Apple Watch was released on March 9 with much fanfare and here is an insider view on the battery life and its power.
Power Levels and Reserve Mode
Good news is that Apple has firmed up itself contrary to reports that heavy usage of the watch will give you just about 2 hours of battery life. Apple Watch should now be up for up to 5 hours even under heavy usage of the device applications. And, for an average user, your battery life will run for a day. The only problem is that you will still need to recharge the battery every night as it will not last for the second full day.
There is also feature called “Power Reserve Mode” that can now be enabled when it is fully charged so that the device uses minimal power. It is not solely activated when the device’s battery life is at a certain level. The feature once switch one dims the display screen, slows the device’s communication with your iPhone and puts the screen display to sleep after two seconds of inactivity.
The fitness app is the most power thirsty of all and maintaining the battery life is going to be a painful experience. Under severe tests, with heart rate sensor the battery will last only for 6.5-7 hours and if you take phone calls, it is just about 3 hours. However, if you are happy using the Watch as a simple timepiece it will last you two days!
Another drawback with the battery, we are told by most testers, is the device takes four to five hours to fully charge up to 100% from 0% through the MagSafe charger. And, unlike the iPhone, the Watch does not show a popup the level of battery life left. Instead, when there is 20% life left, the Battery Life glance turns orange/amber as a sort of alert for the user. And when it is at 10%, it becomes red. The good side is that your iPhone’s battery will not suffer much due to connection with the Watch.

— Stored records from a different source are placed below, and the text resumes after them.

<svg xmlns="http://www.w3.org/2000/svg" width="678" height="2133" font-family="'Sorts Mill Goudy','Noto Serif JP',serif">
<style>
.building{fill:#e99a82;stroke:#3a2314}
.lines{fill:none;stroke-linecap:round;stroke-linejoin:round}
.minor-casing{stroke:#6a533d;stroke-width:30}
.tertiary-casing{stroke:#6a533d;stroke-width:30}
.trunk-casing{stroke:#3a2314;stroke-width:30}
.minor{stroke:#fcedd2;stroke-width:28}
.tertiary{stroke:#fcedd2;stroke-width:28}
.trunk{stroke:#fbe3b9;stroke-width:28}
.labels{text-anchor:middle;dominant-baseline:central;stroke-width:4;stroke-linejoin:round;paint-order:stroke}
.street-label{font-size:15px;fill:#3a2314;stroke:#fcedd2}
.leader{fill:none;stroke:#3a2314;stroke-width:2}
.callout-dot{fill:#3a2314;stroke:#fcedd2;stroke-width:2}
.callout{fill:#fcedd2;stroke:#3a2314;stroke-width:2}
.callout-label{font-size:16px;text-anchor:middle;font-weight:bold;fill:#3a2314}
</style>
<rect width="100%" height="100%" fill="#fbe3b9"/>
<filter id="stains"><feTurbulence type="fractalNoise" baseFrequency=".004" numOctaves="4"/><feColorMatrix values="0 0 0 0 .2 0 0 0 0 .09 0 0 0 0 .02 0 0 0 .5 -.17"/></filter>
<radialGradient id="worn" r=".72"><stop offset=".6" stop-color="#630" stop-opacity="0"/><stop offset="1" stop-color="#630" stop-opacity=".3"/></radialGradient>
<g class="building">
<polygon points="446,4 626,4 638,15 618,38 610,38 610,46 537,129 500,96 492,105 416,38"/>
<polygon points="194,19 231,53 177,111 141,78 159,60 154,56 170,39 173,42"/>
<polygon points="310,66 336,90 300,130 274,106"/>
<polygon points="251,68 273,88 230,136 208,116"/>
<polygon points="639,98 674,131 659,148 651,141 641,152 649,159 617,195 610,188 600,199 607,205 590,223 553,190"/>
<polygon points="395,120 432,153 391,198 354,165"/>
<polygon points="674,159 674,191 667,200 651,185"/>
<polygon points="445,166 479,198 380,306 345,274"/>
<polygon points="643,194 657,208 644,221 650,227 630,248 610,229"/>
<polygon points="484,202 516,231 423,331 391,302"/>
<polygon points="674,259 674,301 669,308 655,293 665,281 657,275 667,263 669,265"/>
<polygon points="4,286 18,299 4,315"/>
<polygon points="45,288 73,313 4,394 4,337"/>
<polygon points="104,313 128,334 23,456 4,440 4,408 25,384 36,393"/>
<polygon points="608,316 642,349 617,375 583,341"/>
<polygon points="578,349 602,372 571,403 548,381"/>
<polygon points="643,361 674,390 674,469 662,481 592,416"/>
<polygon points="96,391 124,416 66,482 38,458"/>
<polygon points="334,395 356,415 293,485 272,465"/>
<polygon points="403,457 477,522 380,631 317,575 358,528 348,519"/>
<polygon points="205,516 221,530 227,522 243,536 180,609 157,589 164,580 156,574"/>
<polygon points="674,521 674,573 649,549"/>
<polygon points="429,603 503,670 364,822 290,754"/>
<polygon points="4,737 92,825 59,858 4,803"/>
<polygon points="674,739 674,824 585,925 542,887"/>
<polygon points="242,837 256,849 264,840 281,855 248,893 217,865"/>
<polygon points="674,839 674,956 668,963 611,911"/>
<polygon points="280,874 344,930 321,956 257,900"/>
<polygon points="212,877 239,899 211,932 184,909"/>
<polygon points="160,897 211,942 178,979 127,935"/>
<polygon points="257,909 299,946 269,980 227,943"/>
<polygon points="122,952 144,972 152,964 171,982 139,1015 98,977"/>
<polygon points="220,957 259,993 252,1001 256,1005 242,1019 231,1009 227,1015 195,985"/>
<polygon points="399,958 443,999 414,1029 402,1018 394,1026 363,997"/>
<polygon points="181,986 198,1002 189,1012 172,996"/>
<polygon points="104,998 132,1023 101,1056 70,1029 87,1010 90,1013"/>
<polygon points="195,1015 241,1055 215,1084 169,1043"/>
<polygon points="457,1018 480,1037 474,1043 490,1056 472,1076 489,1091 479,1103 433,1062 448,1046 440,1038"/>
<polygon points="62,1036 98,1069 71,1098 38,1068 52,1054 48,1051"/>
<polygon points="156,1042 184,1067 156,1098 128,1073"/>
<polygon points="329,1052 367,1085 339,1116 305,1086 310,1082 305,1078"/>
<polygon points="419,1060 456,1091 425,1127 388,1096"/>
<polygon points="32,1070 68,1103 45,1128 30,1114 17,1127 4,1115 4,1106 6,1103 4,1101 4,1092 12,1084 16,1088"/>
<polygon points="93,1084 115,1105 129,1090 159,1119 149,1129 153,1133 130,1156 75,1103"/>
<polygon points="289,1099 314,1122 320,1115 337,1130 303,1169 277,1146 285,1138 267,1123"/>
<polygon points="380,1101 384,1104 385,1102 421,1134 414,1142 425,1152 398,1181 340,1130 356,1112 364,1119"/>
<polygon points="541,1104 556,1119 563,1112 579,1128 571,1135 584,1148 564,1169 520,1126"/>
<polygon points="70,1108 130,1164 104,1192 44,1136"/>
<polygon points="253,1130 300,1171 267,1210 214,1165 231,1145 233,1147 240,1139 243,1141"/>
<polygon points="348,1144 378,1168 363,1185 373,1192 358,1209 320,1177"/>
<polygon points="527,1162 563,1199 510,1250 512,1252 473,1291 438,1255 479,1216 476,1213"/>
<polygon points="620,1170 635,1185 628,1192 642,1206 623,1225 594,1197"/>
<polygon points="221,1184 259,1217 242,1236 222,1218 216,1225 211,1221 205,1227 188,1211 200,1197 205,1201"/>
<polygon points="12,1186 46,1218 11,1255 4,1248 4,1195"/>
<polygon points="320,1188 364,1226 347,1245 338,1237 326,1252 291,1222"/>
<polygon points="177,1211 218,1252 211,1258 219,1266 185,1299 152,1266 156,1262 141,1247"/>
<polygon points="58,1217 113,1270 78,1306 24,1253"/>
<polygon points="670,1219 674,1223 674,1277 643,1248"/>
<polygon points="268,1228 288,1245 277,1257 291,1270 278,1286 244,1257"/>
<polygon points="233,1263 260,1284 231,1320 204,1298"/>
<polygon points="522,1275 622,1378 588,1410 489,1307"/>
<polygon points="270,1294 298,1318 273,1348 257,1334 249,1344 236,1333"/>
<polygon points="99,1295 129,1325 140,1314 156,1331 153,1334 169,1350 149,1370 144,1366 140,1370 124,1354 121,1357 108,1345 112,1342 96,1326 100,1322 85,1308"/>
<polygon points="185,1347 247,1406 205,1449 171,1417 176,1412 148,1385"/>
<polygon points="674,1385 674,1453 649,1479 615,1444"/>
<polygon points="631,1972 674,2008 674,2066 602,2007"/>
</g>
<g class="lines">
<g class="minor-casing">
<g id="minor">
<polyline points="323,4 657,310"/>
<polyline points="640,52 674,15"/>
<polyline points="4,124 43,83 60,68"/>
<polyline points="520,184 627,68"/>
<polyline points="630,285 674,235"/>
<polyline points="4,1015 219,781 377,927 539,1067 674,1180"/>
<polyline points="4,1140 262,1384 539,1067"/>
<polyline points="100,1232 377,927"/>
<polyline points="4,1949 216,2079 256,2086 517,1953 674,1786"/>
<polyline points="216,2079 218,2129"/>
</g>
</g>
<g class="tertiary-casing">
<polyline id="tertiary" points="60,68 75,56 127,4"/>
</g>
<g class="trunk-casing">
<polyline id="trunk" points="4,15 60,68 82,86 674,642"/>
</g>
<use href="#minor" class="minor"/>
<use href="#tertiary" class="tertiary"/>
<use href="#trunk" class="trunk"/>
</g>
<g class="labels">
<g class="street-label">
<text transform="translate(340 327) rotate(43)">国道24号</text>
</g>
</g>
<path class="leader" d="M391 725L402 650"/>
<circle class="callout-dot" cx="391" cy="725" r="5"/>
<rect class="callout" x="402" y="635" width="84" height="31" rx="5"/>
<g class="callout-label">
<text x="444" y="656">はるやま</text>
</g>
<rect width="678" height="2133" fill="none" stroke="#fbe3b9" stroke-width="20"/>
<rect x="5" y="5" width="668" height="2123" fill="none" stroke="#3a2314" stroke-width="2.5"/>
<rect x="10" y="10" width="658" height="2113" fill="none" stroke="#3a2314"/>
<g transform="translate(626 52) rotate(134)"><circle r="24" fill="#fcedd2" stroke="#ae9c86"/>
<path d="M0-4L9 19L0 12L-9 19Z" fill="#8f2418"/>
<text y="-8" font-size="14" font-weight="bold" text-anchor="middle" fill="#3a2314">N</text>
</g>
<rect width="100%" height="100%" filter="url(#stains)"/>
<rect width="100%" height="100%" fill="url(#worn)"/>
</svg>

Powering Off, Force Quitting and Settings
There were lots of people asking whether they will be able to turn off the Apple Watch as it was suppose to come without a dedicated power button. And it did come as feared and we all saw it. However, the rumor that you will not be able to shut it down is totally wrong. You can simply turn it off by keeping on a long press at the “communication button” which is on the right side of the Watch. When you pressure tab this, a confirmation slider just like the one in iPhone, iPad and iPod comes up and you just have to swipe it to turn off the device. You can also do a Force Quit on some an unstable application by going to the shut down screen and then immediately press the button on the right side.
The device also includes a Settings app through which you can do manual power saving of your device. You can turn off the Bluetooth or simply put it in an Airplane Mode when you know you need to save the battery for later use. However, there is no Wi-Fi settings panel and this is probably going to be an issue in the long run. Oddly enough, you will need to use the WiFi setting from your iPhone.
Battery is Replaceable
The only good news to cheer about the battery life is that it has a lifecycle of three years and it is replaceable. Despite this assurance along with a promise of 18 hours non-stop usage, the device is not going to work as a replacement for your iPhone (anyway you are going to need the iPhone to fully utilize the power and features of the Watch).